At Whipple Park, Dining Services caters and delivers meals for students, which are dropped off contactlessly three days a week. Students can pay for these meals using meal plans. There are six or seven entree options for each meal, with options for beverages, snacks, and other sides. They can also order meals through delivery apps like UberEats and Grubhub.
The University is also responsible for garbage collection, laundry services, and deep-cleaning rooms in Whipple Park once students complete their quarantine or isolation period.
University van drivers are responsible for bringing students to their new rooms. Campus support networks check in on students from a mental health perspective. And of course, UHS is tasked with checking in with students from a physical health perspective.
At the Strathallan, the University covers the hotel costs for quarantines during the semester. According to Vice Provost and Director of University Health Service Dr. Ralph Manchester, this amounts to $100 per night. That price includes food, which some students told the Campus Times was subpar, with small portion sizes and limited options for those with dietary restrictions. While students could order additional outside food to be delivered to their door, they were charged a $2 fee by the hotel for doing so.
Quarantines for travel, required for most students returning to campus this spring, are not entirely paid by the University. As Riverview is no longer a quarantining option, most students were put in hotels, and billed for three nights at $99 per night. This may be covered by Financial Aid according to need, with the University taking on 30%, 60%, or 95% of the costs. Students are also able to arrange quarantines independent of the University.
Student testimonials about quarantine conditions were mixed. Regardless of the location and amenities, the social isolation is often difficult. But some complained about other issues, including poor WiFi that caused academic difficulties, or unclear information about when their quarantine period ends.
“The conditions in quarantine and isolation space in Whipple Park will never be confused with being a Four Seasons,” Manchester said. “As one of the people on the Emergency Operations Committee described it, ‘it’s a lifeboat, not a cruise ship.’”

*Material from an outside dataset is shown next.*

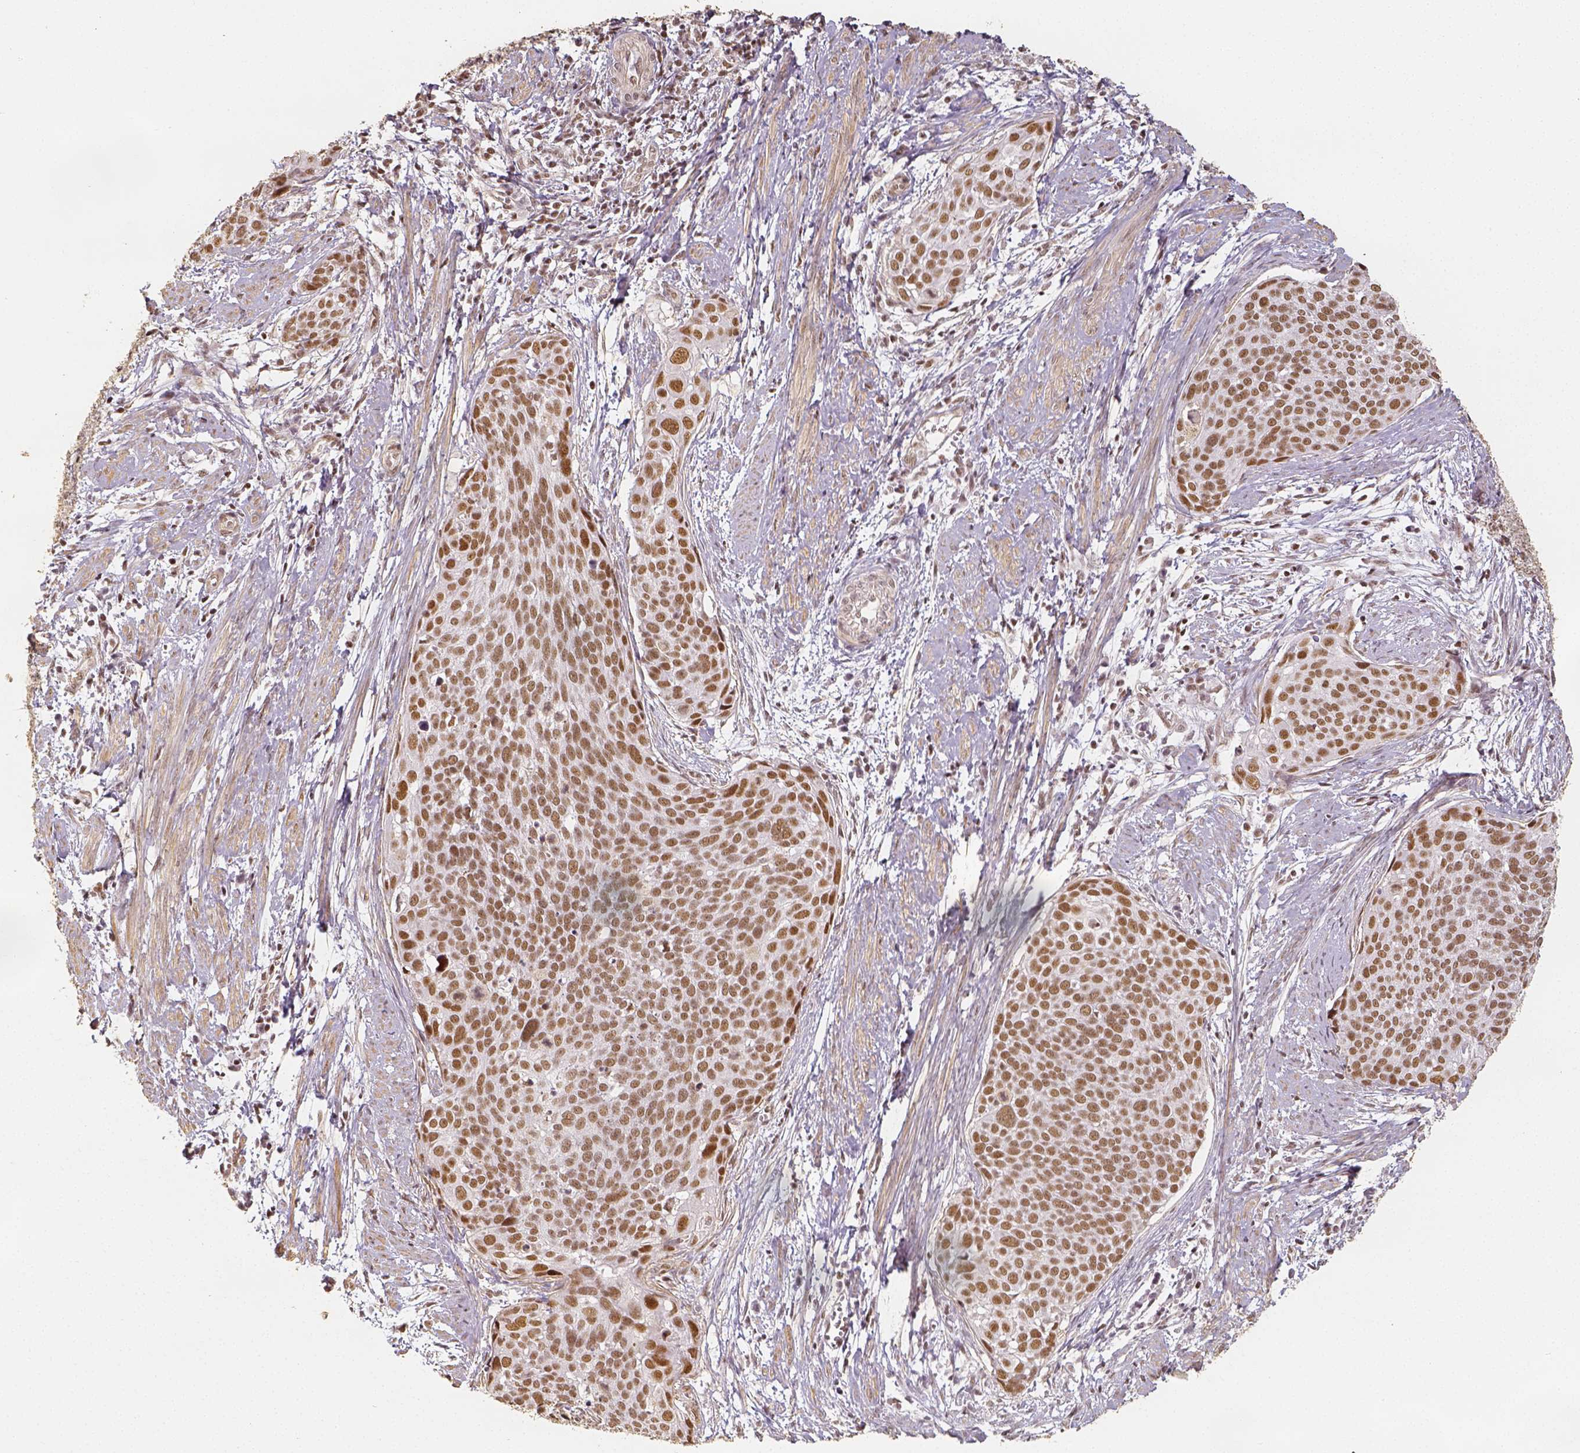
{"staining": {"intensity": "moderate", "quantity": ">75%", "location": "nuclear"}, "tissue": "cervical cancer", "cell_type": "Tumor cells", "image_type": "cancer", "snomed": [{"axis": "morphology", "description": "Squamous cell carcinoma, NOS"}, {"axis": "topography", "description": "Cervix"}], "caption": "Brown immunohistochemical staining in human cervical cancer demonstrates moderate nuclear staining in about >75% of tumor cells.", "gene": "HDAC1", "patient": {"sex": "female", "age": 39}}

The messaging around the conditions of quarantine are a very important aspect of the success of the University’s health measures. If students think that the conditions in quarantine are great, they might be less likely to follow social distancing guidelines. If the perception is that the conditions in quarantine are unlivable, students will — in theory — more closely follow social distancing guidelines.
“We certainly wanted it to be comfortable enough to not be seen as punishment, because the people who were doing it were doing something very important to prevent the spread of the infection throughout the entire campus community,” Manchester said.
Guidelines and regulations from federal, state, and county governments changed throughout the fall semester and likely will continue to change up to and throughout the spring semester. Additionally, the University’s change to rapid testing might affect some aspects of quarantine.
Haven Worley contributed to the reporting for this article.